We are making unprecedented investments in clean energy technologies.  Our friends at Google in particular have devoted more than $1 billion to wind and solar projects.  And Australia’s BlueScope Steel is developing a more cost-effective solar roof that produces both heat and electricity for homes and businesses.

What all of these things have in common, is that we are achieving great things together.  But there is so much more that we could do if we put our minds to it.

I think this is a great time to take a moment to recognize our hosts here at Questacon especially director Graham Durant.  They do a tremendous job of introducing young people to math and science – and making sure they know it’s a lot of fun.

This is especially important now, because we cannot solve the challenges of tomorrow without the next generation of scientists, astronauts, engineers, and programmers.

The United States needs to improve the education children receive in science, technology, engineering, and math if we want to maintain our competitive edge.  And so we are bolstering our federal investments in STEM education, we are building public-private partnerships, and we will put 100,000 more STEM teachers into classrooms over the next decade.

More teachers will help us improve science and math education for all students – especially minorities and those from low-income families.  More teachers will help us broaden participation in STEM fields to include more women and girls.  We can’t remain competitive if we don’t get maximum participation across the board.

And so we are working with various agencies such as NASA and the Department of Energy to develop mentorships.  We are giving students more hands on experience.

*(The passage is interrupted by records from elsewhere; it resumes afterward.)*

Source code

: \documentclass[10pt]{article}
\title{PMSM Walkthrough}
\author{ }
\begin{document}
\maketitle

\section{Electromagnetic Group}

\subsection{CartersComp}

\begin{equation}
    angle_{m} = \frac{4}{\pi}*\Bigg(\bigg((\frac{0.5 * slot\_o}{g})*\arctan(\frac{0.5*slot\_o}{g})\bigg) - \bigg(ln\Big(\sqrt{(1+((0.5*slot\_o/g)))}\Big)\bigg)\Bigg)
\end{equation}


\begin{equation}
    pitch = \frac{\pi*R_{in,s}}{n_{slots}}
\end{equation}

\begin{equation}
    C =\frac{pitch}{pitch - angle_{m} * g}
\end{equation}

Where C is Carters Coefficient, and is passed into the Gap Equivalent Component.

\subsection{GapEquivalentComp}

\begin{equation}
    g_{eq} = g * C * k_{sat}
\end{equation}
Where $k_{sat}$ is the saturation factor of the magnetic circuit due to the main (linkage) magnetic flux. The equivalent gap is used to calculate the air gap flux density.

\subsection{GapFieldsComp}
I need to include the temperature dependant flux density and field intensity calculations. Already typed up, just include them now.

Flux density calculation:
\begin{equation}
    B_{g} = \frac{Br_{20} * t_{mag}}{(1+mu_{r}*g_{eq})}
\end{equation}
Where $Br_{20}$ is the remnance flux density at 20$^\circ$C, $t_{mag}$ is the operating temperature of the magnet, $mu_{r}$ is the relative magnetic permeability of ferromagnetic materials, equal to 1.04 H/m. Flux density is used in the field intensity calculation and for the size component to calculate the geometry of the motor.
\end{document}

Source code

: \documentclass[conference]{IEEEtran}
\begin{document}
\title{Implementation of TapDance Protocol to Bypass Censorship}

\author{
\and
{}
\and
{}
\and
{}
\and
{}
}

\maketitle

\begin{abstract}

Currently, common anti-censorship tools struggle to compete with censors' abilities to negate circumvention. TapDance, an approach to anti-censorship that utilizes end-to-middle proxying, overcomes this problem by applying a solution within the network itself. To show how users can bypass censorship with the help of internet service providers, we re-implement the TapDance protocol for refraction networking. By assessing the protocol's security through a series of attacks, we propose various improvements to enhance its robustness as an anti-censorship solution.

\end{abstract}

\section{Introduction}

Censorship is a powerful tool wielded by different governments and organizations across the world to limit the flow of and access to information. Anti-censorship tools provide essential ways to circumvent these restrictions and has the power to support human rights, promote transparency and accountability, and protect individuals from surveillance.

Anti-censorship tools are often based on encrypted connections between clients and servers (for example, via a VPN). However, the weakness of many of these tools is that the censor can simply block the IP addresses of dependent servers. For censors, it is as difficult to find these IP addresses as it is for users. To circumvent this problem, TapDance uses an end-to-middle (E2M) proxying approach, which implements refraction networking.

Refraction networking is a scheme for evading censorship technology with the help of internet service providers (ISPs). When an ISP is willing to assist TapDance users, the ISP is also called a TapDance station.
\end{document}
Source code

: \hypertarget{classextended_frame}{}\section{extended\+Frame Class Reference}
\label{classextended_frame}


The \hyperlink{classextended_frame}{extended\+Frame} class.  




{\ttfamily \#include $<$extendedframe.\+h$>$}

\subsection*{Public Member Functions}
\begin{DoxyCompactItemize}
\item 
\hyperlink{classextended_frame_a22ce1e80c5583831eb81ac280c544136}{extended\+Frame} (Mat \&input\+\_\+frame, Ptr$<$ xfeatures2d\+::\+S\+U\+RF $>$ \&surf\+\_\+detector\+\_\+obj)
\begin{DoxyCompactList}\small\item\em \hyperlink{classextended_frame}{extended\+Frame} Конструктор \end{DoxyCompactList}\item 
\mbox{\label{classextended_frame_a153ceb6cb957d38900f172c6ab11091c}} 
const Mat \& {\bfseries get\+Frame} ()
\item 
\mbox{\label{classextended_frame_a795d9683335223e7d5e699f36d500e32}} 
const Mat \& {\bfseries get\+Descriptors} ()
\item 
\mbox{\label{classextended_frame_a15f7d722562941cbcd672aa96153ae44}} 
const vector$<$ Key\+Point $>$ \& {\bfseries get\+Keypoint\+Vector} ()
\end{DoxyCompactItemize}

The private sector is stepping up all over the world to do the same.  They recognize that getting kids interested and involved now is important to their success in the future.  We’re working on that ourselves – we have students from Narrabundah College, Hawker College, Gungahlin College, and Dickson College here today.  We’re very pleased you could join us.

Northrop Grumman has a partnership here in Australia with Dickson College.  As part of that program, employees are mentoring students – can you raise your hands so we can see you? – participating in the company’s Unmanned Aerial Vehicle (UAV) Outback Challenge.  Students will design and build – and hopefully fly – a UAV capable of search and rescue operations.

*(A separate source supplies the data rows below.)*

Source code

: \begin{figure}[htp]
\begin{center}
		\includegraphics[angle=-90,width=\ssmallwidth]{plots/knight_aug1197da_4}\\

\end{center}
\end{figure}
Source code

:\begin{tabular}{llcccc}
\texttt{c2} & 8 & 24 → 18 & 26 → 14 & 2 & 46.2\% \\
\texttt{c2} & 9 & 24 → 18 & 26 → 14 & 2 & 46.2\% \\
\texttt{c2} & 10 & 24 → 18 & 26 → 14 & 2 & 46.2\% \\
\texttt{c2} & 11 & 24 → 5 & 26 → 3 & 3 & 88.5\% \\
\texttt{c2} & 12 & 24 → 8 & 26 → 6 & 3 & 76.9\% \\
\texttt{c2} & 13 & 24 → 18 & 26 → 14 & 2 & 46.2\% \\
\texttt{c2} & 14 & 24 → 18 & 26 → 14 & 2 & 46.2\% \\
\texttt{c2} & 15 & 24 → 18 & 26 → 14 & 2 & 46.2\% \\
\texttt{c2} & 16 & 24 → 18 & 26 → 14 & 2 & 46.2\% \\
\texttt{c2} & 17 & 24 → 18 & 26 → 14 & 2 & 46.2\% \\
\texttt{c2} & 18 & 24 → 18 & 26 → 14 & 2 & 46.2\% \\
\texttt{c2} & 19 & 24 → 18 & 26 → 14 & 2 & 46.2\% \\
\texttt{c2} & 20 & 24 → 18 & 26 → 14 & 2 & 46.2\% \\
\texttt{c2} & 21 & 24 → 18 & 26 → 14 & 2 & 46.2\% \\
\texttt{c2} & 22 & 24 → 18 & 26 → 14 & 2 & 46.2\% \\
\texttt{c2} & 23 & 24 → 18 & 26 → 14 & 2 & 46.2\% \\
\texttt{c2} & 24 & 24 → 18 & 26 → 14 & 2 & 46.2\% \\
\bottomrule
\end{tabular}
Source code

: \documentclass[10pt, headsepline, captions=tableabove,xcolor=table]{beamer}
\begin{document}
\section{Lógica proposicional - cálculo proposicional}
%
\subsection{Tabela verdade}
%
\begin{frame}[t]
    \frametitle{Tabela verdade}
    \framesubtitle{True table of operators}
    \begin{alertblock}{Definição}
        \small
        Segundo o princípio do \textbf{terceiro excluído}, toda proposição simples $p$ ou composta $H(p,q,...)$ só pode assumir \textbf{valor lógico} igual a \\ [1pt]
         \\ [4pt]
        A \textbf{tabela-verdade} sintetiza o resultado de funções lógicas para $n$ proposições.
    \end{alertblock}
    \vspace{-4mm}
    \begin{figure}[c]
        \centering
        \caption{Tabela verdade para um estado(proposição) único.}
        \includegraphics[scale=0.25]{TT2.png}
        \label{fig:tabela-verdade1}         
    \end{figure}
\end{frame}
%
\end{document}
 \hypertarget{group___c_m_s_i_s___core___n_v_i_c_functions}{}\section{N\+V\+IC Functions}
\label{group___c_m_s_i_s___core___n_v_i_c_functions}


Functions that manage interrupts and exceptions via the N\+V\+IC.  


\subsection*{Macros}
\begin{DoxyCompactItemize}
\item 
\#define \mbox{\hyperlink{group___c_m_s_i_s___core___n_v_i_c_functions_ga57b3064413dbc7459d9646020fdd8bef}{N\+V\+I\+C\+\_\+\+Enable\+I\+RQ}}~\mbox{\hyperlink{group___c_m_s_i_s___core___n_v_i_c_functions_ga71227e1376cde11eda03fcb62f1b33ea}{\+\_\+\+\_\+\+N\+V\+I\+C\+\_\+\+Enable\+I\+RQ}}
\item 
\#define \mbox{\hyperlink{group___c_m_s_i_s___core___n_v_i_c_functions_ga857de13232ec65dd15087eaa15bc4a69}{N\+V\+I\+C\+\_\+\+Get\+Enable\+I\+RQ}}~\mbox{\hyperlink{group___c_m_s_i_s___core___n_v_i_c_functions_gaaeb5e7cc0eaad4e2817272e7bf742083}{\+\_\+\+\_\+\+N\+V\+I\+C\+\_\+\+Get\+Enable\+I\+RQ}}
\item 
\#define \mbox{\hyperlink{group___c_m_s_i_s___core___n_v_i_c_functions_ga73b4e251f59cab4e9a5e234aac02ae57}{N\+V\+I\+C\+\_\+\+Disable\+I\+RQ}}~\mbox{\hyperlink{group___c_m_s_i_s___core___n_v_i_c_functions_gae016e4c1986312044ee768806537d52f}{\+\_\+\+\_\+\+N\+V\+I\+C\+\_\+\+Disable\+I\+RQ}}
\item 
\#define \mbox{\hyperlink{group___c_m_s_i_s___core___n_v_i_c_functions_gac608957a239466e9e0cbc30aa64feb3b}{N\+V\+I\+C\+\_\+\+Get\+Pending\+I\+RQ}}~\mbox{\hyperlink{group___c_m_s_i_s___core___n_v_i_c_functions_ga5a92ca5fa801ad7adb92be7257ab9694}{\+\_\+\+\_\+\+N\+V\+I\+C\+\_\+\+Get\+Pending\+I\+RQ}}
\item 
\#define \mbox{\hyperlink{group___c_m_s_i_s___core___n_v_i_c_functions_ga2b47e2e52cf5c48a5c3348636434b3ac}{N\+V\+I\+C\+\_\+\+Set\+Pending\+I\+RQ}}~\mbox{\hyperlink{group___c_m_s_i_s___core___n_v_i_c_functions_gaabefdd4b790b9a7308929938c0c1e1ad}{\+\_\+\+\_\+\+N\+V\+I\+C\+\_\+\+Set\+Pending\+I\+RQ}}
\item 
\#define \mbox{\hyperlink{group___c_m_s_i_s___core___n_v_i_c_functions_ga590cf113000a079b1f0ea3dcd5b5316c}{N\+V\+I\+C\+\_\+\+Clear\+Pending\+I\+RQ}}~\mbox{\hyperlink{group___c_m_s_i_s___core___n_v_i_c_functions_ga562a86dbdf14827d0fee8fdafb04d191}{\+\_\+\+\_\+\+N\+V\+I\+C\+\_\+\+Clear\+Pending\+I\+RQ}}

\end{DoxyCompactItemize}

Not to be outdone, Microsoft, Intel, and Google are challenging young people from all over the world to develop new and creative technologies with their global science and engineering fairs.  Australian students have discovered new ways to screen for anemia and manage diabetes.  They have built portable water purifiers that also generate electricity.

These companies are unlocking the extraordinary creative potential in these students.

Of course, not all innovation cooperation is – or needs to be – serious.

Some of our most widespread innovation cooperation takes place in the realm of entertainment.

The LEGO Movie – it’s awesome! – distributed by Warner Brothers has made nearly half a billion dollars worldwide.  The brains behind it are Sydney studio, Animal Logic.  This studio is a prime example of the talent and creativity that is typical of Australians.   They were the first studio in Australia to make a feature length animated film – Happy Feet.  That year, Animal Logic’s singing and dancing penguins beat out Cars – made by those underdog animators at Disney – for an Oscar.  Not bad for a first try.

Whether we are making people’s days a little lighter with entertainment, or improving their health with medical advances, it is important to remember our greatest responsibility.   If we want to give our children a better world, we must pursue the research that will make it happen.  Together, partners for peace and progress.

In ancient Athens, young people took an oath before they could assume the full rights and responsibilities of citizenship.  In it, they swore to leave their city not only not less, but greater, more beautiful, and more prosperous than they found it.

We must hold those words in our hearts.  They are the core of civic morality still today.  If we do, we will be well prepared to meet whatever challenges the future may bring.